> **JOB**: Could you extract the text from each of the entries below and reproduce every line verbatim?

(Collected data)
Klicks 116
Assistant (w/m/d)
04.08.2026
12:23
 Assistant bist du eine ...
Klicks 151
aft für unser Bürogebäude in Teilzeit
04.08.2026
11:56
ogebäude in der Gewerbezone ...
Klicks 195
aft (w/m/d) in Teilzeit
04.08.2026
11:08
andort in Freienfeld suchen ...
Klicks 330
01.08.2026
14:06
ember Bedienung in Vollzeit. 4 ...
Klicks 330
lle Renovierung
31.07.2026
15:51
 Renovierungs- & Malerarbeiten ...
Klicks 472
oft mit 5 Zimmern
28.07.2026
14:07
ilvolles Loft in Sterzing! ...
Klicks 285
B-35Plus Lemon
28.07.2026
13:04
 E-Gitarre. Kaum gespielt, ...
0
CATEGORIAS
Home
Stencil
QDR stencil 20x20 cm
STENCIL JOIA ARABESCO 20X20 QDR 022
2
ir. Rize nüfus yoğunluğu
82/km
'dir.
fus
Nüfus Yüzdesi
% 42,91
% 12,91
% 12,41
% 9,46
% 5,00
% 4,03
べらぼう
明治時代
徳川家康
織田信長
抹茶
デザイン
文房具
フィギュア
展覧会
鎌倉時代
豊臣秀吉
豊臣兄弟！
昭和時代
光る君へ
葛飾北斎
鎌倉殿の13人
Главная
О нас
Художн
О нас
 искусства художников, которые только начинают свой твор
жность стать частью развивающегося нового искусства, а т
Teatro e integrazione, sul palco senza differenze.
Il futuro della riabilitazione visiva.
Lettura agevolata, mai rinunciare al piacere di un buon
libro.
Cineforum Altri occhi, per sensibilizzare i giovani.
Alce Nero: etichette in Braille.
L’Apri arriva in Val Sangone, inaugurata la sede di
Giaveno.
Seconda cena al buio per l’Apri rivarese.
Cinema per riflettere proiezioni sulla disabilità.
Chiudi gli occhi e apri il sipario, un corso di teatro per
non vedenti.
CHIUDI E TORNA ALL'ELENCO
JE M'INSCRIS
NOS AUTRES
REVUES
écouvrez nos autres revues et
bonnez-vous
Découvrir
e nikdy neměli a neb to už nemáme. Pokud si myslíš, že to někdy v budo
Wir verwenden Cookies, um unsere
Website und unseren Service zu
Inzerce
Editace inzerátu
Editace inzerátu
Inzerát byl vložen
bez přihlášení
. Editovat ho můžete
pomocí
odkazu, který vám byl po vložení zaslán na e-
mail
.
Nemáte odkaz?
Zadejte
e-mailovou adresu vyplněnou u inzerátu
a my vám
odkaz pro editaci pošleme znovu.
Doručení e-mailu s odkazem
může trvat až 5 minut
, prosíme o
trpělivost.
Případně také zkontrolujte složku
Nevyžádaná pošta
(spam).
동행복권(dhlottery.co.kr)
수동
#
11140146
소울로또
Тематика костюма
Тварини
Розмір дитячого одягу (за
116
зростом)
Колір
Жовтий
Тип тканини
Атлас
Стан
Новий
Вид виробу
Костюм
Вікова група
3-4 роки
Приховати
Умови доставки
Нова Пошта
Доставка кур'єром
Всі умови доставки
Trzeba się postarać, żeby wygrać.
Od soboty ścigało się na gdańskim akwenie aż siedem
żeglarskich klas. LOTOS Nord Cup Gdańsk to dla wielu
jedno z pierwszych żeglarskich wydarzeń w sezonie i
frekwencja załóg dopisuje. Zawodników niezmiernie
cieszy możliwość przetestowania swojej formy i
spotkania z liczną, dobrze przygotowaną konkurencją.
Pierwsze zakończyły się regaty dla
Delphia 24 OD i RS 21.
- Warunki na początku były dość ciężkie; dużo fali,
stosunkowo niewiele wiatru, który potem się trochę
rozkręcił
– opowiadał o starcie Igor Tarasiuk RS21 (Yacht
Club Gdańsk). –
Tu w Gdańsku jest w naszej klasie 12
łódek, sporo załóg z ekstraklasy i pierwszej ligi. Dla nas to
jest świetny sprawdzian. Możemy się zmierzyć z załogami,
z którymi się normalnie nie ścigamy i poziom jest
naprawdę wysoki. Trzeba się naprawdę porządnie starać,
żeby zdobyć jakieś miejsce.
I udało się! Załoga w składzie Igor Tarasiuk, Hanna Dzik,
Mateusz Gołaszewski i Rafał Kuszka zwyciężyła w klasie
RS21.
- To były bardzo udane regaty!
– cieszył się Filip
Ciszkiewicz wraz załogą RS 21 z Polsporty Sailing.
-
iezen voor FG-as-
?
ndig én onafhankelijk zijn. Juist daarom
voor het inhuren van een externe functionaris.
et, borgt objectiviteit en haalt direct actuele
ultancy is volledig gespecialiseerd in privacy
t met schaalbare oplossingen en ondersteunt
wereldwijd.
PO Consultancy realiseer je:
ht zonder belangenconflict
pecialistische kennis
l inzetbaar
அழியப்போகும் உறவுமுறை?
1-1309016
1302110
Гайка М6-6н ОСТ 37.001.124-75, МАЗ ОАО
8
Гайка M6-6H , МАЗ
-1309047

> **TASK OUTPUT**:
Klicks 116
Assistant (w/m/d)
04.08.2026
12:23
 Assistant bist du eine ...
Klicks 151
aft für unser Bürogebäude in Teilzeit
04.08.2026
11:56
ogebäude in der Gewerbezone ...
Klicks 195
aft (w/m/d) in Teilzeit
04.08.2026
11:08
andort in Freienfeld suchen ...
Klicks 330
01.08.2026
14:06
ember Bedienung in Vollzeit. 4 ...
Klicks 330
lle Renovierung
31.07.2026
15:51
 Renovierungs- & Malerarbeiten ...
Klicks 472
oft mit 5 Zimmern
28.07.2026
14:07
ilvolles Loft in Sterzing! ...
Klicks 285
B-35Plus Lemon
28.07.2026
13:04
 E-Gitarre. Kaum gespielt, ...
0
CATEGORIAS
Home
Stencil
QDR stencil 20x20 cm
STENCIL JOIA ARABESCO 20X20 QDR 022
2
ir. Rize nüfus yoğunluğu
82/km
'dir.
fus
Nüfus Yüzdesi
% 42,91
% 12,91
% 12,41
% 9,46
% 5,00
% 4,03
べらぼう
明治時代
徳川家康
織田信長
抹茶
デザイン
文房具
フィギュア
展覧会
鎌倉時代
豊臣秀吉
豊臣兄弟！
昭和時代
光る君へ
葛飾北斎
鎌倉殿の13人
Главная
О нас
Художн
О нас
 искусства художников, которые только начинают свой твор
жность стать частью развивающегося нового искусства, а т
Teatro e integrazione, sul palco senza differenze.
Il futuro della riabilitazione visiva.
Lettura agevolata, mai rinunciare al piacere di un buon
libro.
Cineforum Altri occhi, per sensibilizzare i giovani.
Alce Nero: etichette in Braille.
L’Apri arriva in Val Sangone, inaugurata la sede di
Giaveno.
Seconda cena al buio per l’Apri rivarese.
Cinema per riflettere proiezioni sulla disabilità.
Chiudi gli occhi e apri il sipario, un corso di teatro per
non vedenti.
CHIUDI E TORNA ALL'ELENCO
JE M'INSCRIS
NOS AUTRES
REVUES
écouvrez nos autres revues et
bonnez-vous
Découvrir
e nikdy neměli a neb to už nemáme. Pokud si myslíš, že to někdy v budo
Wir verwenden Cookies, um unsere
Website und unseren Service zu
Inzerce
Editace inzerátu
Editace inzerátu
Inzerát byl vložen
bez přihlášení
. Editovat ho můžete
pomocí
odkazu, který vám byl po vložení zaslán na e-
mail
.
Nemáte odkaz?
Zadejte
e-mailovou adresu vyplněnou u inzerátu
a my vám
odkaz pro editaci pošleme znovu.
Doručení e-mailu s odkazem
může trvat až 5 minut
, prosíme o
trpělivost.
Případně také zkontrolujte složku
Nevyžádaná pošta
(spam).
동행복권(dhlottery.co.kr)
수동
#
11140146
소울로또
Тематика костюма
Тварини
Розмір дитячого одягу (за
116
зростом)
Колір
Жовтий
Тип тканини
Атлас
Стан
Новий
Вид виробу
Костюм
Вікова група
3-4 роки
Приховати
Умови доставки
Нова Пошта
Доставка кур'єром
Всі умови доставки
Trzeba się postarać, żeby wygrać.
Od soboty ścigało się na gdańskim akwenie aż siedem
żeglarskich klas. LOTOS Nord Cup Gdańsk to dla wielu
jedno z pierwszych żeglarskich wydarzeń w sezonie i
frekwencja załóg dopisuje. Zawodników niezmiernie
cieszy możliwość przetestowania swojej formy i
spotkania z liczną, dobrze przygotowaną konkurencją.
Pierwsze zakończyły się regaty dla
Delphia 24 OD i RS 21.
- Warunki na początku były dość ciężkie; dużo fali,
stosunkowo niewiele wiatru, który potem się trochę
rozkręcił
– opowiadał o starcie Igor Tarasiuk RS21 (Yacht
Club Gdańsk). –
Tu w Gdańsku jest w naszej klasie 12
łódek, sporo załóg z ekstraklasy i pierwszej ligi. Dla nas to
jest świetny sprawdzian. Możemy się zmierzyć z załogami,
z którymi się normalnie nie ścigamy i poziom jest
naprawdę wysoki. Trzeba się naprawdę porządnie starać,
żeby zdobyć jakieś miejsce.
I udało się! Załoga w składzie Igor Tarasiuk, Hanna Dzik,
Mateusz Gołaszewski i Rafał Kuszka zwyciężyła w klasie
RS21.
- To były bardzo udane regaty!
– cieszył się Filip
Ciszkiewicz wraz załogą RS 21 z Polsporty Sailing.
-
iezen voor FG-as-
?
ndig én onafhankelijk zijn. Juist daarom
voor het inhuren van een externe functionaris.
et, borgt objectiviteit en haalt direct actuele
ultancy is volledig gespecialiseerd in privacy
t met schaalbare oplossingen en ondersteunt
wereldwijd.
PO Consultancy realiseer je:
ht zonder belangenconflict
pecialistische kennis
l inzetbaar
அழியப்போகும் உறவுமுறை?
1-1309016
1302110
Гайка М6-6н ОСТ 37.001.124-75, МАЗ ОАО
8
Гайка M6-6H , МАЗ
-1309047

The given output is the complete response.